When I arrived at Grand Isle, LA, I walked into a pleasant co-existence that evoked desires for intimate relationships. My desires had become neglected over the recent years; and I seldom made efforts to restore my sense of intimacy. It excites me to develop meaningful relationships with my fellow book-packers because I have never been so impressed by a group of gentle individuals, from whom I learn how to tend to parts of myself that have not been nurtured. As I read Kate Chopin’s The Awakening, the tranquility settled throughout the beach house, and lulled my mind into therapeutic moments of self-reflection. And with each passing moment, whether it was snacking side by side with a peer or watching the thunderstorm with another, I made it a point to remain vulnerable to my experience, with hopes to arouse a newer sense of purpose following my academic career at USC. Prior to this rediscovery of want for intimacy, I was unaware that Edna Pontellier’s inward perception would reveal an indiscernible half-awakening of my own. I have yet to unravel the awakening in its entirety, and attach it to a meaningful external purpose.
I recall on the Sunday morning after our arrival, I set aside my journal because I was impulsed to take a walk along the shore. I listened to ¿Teo?’s “Palm Trees” as I sought guidance from the same supernatural forces that had influenced Edna to seek her universal truth. The receding waters teased my toes, but the moment I looked down, observing my dry feet as they imprinted the sand in their backwards motion, I acknowledged that there was a sort of hesitancy on my end. I did not possess the courage to dive into the gleaming waters. And soon after, I realized that I had not been as vulnerable as intended. Finally, I submerged myself into the waves, cleansing the tension within so that I may become susceptible to genuine encounters of intimacy.
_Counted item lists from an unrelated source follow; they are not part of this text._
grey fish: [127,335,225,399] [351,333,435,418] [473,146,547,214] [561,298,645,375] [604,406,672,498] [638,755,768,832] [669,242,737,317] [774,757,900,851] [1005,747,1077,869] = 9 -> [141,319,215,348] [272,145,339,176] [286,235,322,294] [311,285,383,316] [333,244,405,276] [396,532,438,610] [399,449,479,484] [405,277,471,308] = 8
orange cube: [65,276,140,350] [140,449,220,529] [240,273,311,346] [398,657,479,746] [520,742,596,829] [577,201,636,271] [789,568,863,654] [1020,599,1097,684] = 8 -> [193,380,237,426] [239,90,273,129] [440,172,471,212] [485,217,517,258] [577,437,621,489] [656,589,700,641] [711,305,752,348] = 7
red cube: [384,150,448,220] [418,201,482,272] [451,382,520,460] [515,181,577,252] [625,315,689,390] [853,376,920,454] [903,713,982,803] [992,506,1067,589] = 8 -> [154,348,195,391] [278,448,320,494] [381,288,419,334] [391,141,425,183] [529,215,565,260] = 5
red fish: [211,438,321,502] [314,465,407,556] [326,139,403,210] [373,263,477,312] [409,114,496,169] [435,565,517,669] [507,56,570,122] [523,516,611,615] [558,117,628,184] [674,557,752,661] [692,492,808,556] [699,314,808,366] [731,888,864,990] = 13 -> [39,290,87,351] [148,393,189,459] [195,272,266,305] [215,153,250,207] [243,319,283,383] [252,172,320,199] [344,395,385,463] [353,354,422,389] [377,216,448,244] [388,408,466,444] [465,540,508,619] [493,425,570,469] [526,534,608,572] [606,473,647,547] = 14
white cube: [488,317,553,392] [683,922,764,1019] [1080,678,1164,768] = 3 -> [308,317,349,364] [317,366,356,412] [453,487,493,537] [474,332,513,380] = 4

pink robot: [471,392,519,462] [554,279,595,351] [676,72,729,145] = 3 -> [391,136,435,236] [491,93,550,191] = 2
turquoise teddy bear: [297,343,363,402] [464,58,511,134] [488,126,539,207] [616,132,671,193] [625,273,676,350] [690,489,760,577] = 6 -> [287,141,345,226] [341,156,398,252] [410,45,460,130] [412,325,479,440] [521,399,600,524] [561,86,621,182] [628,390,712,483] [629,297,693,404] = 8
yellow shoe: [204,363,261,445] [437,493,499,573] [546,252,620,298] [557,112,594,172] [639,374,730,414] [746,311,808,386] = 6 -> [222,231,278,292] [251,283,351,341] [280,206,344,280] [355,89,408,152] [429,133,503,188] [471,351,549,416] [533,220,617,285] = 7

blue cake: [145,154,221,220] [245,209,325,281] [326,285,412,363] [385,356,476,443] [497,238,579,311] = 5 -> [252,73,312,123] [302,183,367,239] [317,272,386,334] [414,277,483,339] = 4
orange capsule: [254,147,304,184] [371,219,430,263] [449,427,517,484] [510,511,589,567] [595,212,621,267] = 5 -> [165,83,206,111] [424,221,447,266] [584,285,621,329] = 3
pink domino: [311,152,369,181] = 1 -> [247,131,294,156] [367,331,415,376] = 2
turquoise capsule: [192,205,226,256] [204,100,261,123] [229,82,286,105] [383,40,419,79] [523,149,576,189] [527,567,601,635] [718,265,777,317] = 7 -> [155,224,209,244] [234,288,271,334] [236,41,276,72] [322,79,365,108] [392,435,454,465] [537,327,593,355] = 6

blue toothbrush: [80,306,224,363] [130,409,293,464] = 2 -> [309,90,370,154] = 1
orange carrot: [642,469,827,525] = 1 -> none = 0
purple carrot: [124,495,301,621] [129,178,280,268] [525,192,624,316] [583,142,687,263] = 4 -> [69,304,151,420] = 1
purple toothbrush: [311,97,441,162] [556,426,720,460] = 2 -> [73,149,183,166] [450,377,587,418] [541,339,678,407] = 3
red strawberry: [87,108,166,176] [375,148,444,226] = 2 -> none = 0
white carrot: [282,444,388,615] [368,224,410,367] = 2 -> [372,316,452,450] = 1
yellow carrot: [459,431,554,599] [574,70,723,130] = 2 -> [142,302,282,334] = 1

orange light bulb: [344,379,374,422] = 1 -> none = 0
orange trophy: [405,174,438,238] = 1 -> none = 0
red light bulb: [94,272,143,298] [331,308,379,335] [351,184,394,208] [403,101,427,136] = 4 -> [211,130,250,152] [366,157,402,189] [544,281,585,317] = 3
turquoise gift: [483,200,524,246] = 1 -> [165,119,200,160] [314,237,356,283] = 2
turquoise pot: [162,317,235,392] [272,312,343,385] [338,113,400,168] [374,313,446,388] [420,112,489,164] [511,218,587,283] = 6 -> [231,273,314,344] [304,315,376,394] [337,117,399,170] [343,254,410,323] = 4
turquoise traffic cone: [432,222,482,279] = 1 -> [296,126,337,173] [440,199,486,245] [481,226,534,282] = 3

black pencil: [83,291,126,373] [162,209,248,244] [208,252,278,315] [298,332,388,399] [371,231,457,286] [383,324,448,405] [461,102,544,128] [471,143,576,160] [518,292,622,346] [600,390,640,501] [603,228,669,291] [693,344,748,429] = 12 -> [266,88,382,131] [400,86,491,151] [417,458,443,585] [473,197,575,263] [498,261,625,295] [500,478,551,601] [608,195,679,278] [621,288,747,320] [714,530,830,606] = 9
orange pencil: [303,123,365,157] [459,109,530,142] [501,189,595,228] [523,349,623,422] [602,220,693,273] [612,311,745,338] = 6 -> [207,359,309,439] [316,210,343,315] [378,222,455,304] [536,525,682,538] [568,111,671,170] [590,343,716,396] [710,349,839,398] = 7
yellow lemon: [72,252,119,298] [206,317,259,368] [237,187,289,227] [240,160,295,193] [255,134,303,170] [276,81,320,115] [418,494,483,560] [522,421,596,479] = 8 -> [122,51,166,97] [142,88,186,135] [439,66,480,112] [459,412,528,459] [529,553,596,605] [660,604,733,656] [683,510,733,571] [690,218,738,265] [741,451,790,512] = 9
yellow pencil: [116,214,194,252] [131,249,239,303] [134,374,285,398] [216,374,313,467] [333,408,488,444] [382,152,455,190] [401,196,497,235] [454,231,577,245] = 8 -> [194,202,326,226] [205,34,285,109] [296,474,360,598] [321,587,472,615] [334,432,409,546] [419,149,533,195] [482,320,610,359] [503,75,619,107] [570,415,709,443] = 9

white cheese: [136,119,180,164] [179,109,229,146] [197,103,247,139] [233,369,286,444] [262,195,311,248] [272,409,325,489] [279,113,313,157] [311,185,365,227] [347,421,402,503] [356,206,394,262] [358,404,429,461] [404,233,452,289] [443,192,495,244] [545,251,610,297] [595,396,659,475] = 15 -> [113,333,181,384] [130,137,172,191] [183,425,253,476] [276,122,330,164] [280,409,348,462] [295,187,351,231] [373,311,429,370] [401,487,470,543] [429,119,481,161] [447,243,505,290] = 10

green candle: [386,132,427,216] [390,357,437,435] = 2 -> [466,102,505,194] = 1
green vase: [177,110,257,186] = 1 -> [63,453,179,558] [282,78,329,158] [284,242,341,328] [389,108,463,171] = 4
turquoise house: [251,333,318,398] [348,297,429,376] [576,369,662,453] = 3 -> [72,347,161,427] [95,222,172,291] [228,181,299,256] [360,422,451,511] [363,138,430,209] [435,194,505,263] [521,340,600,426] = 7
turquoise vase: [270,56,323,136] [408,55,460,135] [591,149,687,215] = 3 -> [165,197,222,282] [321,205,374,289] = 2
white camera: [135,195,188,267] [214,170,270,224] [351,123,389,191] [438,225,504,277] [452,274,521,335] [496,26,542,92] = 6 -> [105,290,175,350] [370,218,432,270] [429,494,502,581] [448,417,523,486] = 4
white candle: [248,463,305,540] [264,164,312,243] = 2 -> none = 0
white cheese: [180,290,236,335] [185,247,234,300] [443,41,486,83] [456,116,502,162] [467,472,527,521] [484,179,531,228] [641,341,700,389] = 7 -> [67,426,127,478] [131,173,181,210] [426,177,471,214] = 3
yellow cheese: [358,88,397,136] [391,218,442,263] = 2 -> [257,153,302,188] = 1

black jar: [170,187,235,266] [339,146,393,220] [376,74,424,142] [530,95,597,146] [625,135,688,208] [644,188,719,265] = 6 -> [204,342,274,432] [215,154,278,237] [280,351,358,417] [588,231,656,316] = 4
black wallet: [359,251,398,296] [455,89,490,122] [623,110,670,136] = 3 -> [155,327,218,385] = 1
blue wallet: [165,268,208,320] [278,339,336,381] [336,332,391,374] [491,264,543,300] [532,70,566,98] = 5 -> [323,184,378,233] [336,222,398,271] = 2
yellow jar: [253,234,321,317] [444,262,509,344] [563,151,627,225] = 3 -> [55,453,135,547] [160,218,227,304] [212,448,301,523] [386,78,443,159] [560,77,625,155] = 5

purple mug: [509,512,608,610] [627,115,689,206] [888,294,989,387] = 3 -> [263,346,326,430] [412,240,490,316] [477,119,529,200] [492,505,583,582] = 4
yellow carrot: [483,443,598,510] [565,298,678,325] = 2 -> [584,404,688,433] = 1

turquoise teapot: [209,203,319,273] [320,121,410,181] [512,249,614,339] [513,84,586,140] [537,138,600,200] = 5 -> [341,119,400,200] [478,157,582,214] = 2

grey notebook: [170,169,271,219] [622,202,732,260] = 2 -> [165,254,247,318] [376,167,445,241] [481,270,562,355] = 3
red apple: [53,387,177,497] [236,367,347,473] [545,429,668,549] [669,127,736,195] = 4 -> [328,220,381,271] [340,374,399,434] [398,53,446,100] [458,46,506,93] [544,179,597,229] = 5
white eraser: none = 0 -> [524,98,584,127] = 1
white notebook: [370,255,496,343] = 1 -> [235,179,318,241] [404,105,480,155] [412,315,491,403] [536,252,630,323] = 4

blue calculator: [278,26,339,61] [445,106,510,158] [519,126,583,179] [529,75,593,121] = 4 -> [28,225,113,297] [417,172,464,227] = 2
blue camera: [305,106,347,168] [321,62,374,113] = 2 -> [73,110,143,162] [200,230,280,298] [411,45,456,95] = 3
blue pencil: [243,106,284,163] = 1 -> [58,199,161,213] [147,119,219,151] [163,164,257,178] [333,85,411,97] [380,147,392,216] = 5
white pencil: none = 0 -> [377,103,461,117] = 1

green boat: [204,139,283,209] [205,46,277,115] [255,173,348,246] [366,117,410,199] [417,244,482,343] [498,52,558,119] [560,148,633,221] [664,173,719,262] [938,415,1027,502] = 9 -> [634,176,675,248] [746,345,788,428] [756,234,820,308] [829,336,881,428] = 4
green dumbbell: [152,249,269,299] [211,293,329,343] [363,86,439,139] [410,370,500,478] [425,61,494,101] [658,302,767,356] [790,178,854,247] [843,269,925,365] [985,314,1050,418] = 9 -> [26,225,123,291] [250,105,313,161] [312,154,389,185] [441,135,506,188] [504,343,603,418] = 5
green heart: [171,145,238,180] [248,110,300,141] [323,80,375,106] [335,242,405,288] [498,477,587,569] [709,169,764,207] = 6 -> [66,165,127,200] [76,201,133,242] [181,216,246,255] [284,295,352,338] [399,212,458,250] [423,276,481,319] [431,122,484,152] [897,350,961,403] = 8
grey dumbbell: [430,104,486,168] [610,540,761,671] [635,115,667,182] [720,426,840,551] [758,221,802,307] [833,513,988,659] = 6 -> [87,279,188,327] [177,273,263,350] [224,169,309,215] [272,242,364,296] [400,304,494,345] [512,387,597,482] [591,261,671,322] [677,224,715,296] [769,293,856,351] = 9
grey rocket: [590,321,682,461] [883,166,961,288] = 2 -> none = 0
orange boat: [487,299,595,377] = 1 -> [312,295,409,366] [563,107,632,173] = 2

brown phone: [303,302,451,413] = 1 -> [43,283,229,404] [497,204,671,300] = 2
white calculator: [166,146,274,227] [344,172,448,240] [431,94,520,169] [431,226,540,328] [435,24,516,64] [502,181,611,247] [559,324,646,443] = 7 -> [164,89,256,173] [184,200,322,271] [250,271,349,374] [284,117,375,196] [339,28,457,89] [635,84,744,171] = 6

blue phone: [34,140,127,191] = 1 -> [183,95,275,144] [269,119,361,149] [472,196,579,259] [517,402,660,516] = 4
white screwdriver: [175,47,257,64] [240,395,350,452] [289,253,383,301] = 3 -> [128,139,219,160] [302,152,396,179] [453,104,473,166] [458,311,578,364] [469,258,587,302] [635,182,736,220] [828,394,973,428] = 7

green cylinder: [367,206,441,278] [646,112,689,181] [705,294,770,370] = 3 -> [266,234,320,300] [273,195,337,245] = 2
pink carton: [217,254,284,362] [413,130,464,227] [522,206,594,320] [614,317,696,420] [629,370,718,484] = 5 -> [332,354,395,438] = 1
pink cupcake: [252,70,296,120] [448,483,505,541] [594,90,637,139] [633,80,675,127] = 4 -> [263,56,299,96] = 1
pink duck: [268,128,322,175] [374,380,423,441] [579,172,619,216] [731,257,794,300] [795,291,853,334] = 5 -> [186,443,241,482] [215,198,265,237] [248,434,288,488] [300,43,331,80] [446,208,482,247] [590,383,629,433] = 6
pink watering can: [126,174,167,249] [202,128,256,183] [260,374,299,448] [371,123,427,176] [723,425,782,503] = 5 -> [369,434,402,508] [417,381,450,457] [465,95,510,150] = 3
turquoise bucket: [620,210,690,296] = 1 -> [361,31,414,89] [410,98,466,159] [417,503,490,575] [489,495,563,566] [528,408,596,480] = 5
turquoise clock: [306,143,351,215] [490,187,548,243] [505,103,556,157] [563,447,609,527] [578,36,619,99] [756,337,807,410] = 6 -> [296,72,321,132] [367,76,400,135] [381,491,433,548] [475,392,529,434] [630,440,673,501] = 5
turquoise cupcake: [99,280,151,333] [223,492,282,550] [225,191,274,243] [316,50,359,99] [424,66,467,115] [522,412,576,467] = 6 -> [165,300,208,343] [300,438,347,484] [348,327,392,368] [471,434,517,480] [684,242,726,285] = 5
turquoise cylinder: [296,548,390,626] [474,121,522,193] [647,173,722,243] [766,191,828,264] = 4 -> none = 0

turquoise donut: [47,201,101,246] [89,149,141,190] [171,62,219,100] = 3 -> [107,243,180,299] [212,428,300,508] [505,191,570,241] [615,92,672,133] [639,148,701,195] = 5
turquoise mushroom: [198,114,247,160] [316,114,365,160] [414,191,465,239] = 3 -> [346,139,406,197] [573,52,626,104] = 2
I returned to the beach house, the tranquility feeling afresh on my bare skin, and continued to read The Awakening. Moments later, I fell into a light slumber, wherein my dreams appeared foreign, as though to remind me of all that will remain unfamiliar should my desires be left unfulfilled. I was solemnly touched by Edna’s unfamiliarity with self-intimacy; and it was saddening to interpret that her intimacy with Robert alluded to her silent battle with depression. I understood how her character may be portrayed as an unaffectionate “mother-wife”. The parts of herself that had not been nurtured evoked my fears of becoming so consumed in my universal truth, that I may miss my opportunity to become an affectionate father-husband. If I could have spoken to my reflection that tranquil morning, in the waters that engulfed Edna’s being, I would have demanded of the fluid self to navigate the treacherous waves, so that my inward yearning of something unattainable would be guided into a steady familiarization with intimacy.